More Reasons Why DNA Is Perfect for Coding
Scientists at Vanderbilt University may have been trying to explain chemical evolution, but hit on another reason DNA is the ideal molecule for carrying genetic information (see also Science Daily). They tweaked the sugar molecule on the DNA backbone and got an unwieldy, haphazard, writhing ribbon of a molecule, unsuitable for bonding genetic code or compacting into chromosomes. It wasn’t even close to DNA. “Just how nature arrived at this molecule and its sister molecule, RNA, remains one of the greatest – and potentially unsolvable – scientific mysteries,” the article says.

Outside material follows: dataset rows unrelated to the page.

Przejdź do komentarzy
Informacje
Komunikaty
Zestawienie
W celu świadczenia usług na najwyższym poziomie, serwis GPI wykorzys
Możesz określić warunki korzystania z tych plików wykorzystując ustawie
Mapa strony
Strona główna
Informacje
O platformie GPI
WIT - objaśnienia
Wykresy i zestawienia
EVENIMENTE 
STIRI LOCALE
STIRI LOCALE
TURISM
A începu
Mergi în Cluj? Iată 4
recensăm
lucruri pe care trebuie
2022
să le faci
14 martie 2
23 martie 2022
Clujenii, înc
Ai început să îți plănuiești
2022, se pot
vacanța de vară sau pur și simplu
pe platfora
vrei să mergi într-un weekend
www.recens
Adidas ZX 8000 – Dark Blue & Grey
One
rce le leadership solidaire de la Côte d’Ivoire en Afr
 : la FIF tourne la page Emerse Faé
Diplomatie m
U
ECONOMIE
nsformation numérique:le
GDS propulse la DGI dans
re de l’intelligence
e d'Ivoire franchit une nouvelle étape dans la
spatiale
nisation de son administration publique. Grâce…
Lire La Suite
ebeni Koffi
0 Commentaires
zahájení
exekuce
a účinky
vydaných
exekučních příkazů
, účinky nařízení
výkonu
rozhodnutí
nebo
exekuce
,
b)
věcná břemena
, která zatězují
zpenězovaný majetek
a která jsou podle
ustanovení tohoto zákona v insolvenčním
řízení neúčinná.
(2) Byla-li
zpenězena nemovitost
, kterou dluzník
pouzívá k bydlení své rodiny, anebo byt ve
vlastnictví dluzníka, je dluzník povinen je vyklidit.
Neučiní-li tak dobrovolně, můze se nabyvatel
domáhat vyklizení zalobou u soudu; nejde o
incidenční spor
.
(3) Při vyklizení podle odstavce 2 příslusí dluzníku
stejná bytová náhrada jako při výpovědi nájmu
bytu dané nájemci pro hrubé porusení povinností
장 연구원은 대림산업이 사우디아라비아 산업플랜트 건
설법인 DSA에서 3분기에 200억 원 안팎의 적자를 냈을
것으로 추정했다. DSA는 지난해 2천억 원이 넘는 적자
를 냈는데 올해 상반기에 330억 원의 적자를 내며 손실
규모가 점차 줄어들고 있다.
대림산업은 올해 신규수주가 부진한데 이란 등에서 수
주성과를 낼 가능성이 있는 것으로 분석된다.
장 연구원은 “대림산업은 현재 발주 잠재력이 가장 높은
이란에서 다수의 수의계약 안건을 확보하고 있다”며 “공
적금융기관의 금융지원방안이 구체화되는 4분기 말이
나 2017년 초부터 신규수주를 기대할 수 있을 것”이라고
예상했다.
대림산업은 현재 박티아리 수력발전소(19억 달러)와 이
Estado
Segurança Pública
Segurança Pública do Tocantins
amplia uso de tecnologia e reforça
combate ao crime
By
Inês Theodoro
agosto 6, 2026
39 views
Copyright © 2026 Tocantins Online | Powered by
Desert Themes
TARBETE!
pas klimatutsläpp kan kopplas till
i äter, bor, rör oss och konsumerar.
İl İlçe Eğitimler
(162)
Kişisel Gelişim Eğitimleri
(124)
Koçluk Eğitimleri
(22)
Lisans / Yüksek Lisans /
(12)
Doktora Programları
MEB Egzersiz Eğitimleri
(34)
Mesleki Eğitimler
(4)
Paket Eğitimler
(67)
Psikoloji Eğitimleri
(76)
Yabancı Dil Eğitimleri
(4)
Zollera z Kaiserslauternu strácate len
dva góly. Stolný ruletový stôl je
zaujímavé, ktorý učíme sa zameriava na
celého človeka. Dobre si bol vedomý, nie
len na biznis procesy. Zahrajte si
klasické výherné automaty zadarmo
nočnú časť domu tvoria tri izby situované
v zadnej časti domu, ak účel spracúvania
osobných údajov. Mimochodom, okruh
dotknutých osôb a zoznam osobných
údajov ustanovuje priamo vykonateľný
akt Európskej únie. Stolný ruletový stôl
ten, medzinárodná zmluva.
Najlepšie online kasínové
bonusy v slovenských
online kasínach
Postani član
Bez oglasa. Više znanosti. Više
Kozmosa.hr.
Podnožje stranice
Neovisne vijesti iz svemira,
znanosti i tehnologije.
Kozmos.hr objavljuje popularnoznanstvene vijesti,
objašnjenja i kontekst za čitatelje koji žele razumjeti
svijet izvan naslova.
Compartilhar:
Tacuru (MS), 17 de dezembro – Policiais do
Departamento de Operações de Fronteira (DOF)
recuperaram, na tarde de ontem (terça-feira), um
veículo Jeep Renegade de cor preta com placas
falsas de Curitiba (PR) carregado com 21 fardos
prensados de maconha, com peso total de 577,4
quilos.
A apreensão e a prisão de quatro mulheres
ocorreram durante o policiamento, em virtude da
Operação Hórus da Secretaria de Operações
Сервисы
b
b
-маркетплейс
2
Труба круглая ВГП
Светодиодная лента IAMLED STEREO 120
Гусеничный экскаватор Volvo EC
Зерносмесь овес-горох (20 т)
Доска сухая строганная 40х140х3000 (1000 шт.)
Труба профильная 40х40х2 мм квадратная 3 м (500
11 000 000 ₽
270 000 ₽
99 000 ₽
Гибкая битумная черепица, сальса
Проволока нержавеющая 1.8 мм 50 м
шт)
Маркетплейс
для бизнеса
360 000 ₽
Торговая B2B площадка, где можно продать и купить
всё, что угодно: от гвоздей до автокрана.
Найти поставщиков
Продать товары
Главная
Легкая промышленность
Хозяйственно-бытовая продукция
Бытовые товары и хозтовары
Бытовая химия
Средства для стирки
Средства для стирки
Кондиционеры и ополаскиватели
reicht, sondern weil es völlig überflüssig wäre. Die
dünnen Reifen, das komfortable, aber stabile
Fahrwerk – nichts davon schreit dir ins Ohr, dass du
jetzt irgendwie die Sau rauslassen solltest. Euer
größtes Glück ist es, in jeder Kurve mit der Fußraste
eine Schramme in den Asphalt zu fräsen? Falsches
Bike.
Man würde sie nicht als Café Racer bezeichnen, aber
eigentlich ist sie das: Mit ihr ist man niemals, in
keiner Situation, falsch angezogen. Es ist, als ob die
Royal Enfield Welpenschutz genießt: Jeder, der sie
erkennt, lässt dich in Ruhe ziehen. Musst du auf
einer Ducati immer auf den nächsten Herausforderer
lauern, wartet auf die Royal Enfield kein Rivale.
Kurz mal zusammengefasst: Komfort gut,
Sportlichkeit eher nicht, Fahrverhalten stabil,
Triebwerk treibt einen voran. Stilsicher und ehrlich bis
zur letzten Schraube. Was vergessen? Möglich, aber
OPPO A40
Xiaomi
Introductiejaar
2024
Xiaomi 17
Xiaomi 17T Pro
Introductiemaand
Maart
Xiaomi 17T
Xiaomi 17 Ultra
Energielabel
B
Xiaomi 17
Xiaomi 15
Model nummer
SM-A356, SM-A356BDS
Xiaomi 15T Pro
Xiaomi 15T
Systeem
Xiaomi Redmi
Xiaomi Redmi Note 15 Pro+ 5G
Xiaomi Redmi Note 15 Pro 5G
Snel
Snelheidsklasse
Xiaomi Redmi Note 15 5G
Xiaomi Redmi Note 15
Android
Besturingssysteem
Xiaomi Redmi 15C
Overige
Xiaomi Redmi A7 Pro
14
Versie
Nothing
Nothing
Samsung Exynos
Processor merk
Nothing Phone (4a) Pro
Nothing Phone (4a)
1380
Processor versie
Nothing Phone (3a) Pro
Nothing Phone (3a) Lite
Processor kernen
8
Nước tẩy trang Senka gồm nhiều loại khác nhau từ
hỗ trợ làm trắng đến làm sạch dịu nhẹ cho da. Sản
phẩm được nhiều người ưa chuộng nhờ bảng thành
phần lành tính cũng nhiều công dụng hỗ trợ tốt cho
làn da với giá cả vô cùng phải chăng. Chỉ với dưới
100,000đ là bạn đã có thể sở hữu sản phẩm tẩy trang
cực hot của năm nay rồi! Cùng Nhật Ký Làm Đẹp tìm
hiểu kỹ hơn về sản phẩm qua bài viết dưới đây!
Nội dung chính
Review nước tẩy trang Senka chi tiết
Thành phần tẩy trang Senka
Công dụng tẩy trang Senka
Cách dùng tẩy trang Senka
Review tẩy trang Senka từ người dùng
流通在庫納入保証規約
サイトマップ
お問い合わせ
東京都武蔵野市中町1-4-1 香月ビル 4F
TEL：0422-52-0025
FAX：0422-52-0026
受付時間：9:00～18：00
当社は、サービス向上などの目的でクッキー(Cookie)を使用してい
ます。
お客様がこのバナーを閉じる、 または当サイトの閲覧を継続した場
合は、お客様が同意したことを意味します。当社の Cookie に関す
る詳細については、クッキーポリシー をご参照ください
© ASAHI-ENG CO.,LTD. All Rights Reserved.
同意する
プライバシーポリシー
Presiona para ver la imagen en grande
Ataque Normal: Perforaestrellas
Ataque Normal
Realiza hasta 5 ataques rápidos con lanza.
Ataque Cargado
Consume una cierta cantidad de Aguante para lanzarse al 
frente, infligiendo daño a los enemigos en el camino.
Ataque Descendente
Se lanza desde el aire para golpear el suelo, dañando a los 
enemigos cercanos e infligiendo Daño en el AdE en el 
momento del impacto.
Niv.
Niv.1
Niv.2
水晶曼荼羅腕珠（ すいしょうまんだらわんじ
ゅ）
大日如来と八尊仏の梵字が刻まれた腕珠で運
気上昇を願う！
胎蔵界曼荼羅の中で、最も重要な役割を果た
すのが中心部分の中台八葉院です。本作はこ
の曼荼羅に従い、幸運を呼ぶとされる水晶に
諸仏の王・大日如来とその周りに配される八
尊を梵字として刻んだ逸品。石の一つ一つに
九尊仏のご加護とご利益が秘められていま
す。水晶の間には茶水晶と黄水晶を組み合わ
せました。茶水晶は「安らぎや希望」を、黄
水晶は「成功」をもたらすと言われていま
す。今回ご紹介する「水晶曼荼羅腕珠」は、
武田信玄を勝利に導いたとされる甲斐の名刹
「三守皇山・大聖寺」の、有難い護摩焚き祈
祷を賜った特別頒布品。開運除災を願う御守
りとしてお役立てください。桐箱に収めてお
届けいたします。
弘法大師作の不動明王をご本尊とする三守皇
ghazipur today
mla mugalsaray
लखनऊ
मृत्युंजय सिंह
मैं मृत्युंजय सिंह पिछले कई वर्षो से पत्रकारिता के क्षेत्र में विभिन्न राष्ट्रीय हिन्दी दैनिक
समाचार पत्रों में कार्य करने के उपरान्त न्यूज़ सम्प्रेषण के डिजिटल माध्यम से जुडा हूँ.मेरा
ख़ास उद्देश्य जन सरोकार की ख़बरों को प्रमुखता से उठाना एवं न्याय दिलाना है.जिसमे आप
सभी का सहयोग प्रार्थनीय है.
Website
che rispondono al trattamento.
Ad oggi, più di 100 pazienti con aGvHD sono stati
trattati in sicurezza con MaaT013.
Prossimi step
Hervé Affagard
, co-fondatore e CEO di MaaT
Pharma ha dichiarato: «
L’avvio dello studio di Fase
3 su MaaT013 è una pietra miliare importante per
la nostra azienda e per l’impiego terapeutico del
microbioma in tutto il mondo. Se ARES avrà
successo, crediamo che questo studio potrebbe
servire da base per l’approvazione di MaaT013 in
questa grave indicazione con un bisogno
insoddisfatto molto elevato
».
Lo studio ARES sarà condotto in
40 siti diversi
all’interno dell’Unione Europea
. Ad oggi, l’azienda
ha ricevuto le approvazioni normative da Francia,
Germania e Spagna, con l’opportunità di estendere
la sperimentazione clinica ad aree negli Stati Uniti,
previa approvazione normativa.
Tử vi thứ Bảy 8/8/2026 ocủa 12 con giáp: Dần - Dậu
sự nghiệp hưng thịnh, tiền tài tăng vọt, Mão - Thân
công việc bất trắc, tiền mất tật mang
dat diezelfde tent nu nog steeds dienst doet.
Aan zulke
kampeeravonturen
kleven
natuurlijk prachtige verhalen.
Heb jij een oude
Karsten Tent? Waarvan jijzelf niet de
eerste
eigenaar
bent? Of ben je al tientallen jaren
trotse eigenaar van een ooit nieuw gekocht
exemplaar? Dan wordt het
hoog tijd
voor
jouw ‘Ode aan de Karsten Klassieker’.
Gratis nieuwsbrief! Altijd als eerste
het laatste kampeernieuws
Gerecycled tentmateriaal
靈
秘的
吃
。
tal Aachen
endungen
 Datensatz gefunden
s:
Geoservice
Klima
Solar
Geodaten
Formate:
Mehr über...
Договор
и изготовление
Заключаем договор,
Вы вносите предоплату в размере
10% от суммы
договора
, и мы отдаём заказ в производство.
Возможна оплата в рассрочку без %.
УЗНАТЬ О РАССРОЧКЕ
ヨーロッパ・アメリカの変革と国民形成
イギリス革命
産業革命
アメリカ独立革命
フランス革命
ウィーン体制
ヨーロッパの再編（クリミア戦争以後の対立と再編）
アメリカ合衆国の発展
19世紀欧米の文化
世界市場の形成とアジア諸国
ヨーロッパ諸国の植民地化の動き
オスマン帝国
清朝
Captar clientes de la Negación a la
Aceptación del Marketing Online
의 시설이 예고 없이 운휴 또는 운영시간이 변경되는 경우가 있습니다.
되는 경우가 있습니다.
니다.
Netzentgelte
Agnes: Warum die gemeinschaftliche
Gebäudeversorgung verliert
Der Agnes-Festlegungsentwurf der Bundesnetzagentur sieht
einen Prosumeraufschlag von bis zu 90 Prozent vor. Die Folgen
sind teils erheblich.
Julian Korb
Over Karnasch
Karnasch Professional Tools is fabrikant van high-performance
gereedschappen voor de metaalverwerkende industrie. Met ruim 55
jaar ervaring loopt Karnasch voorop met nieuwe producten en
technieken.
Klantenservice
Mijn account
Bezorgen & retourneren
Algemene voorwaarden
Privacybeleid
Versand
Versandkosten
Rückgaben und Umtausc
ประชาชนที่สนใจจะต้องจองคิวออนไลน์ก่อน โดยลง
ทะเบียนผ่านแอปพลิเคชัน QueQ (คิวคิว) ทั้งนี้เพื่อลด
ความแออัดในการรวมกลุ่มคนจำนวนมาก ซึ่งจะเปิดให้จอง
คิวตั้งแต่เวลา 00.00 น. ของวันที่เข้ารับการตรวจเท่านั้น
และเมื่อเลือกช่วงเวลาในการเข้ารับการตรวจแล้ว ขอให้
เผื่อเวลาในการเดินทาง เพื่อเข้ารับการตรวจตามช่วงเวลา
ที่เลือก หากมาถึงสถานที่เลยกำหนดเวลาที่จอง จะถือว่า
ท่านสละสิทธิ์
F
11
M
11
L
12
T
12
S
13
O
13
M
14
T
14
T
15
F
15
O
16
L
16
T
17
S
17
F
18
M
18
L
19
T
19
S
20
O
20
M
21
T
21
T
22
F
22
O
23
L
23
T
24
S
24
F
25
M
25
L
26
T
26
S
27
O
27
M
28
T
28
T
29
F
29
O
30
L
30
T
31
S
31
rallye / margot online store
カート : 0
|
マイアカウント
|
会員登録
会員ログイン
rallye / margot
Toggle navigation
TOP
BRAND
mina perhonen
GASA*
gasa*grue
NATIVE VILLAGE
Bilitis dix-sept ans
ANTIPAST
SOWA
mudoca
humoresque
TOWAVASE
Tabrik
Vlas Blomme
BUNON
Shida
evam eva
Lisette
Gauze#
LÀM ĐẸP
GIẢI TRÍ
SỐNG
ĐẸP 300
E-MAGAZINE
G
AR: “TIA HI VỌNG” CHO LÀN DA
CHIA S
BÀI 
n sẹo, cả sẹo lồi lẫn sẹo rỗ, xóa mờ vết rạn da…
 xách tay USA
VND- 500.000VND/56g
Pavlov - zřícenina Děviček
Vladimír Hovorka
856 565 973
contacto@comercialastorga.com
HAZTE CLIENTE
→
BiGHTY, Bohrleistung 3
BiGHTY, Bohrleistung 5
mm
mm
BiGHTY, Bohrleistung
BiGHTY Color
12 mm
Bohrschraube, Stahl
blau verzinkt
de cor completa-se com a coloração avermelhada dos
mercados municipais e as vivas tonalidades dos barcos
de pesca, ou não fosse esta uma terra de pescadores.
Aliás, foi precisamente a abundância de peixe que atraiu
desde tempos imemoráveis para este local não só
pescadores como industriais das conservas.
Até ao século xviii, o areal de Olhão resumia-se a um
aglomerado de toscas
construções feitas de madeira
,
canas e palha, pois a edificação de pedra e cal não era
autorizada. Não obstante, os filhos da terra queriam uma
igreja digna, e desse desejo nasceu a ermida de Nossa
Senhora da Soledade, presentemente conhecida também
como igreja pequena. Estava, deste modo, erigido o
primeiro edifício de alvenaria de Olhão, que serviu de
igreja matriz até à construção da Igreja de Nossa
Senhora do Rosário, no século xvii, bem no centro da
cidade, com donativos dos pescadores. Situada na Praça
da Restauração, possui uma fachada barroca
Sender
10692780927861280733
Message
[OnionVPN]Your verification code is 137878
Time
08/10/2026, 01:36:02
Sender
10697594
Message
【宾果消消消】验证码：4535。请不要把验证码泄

Martin Egli and team coaxed DNA to incorporate six-carbon sugars instead of the less-common five-carbon sugars (deoxyribose in DNA, and ribose in RNA). What they got is called homo-DNA. Though first synthesized in 1992, homo-DNA had not been studied in structural detail till now. Despite being thermodynamically more favorable for spontaneous formation, homo-DNA is too bulky, and too careless in its base pairing, to be useful as a genetic molecule. Furthermore, it cannot pair with other molecules like RNA – essential for transcription and translation.
These researchers did worthwhile work helping us understand why DNA is so good, seemingly “the work of an accomplished sculptor” as well as programmer. “The new insights provided by this structure lie at the heart of the most fundamental of scientific inquiries – the origin of life on Earth,” they said. That’s a worthy question to think about, even if an “unsolveable” mystery from a materialist standpoint. But the press release easily wins Stupid Evolution Quote of the Week for these groaners:
- DNA’s simple and elegant structure – the “twisted ladder,” with sugar-phosphate chains making up the “rails” and oxygen- and nitrogen-containing chemical “rungs” tenuously uniting the two halves – seems to be the work of an accomplished sculptor.
Yet the graceful, sinuous profile of the DNA double helix is the result of random chemical reactions in a simmering, primordial stew.
- “These molecules are the result of evolution,” said Egli, professor of Biochemistry. “Somehow they have been shaped and optimized for a particular purpose.”
- “Homo-DNA is just one alternative system. There are hundreds of sugars, as many as you can think of. It will be almost impossible to look at all of them,” Egli said.
“But the big red herring of this work could be that nature never went through these other sugars. Maybe it just hit on gold (these five-carbon sugars) very early and took off from there.”
This shows that even misguided evolutionary scientists, though hopeless gamblers, are not completely out of touch with reality. Like the blindfolded, they occasionally bump into it and bang their heads. Nobody is forcing them to wear the blindfolds.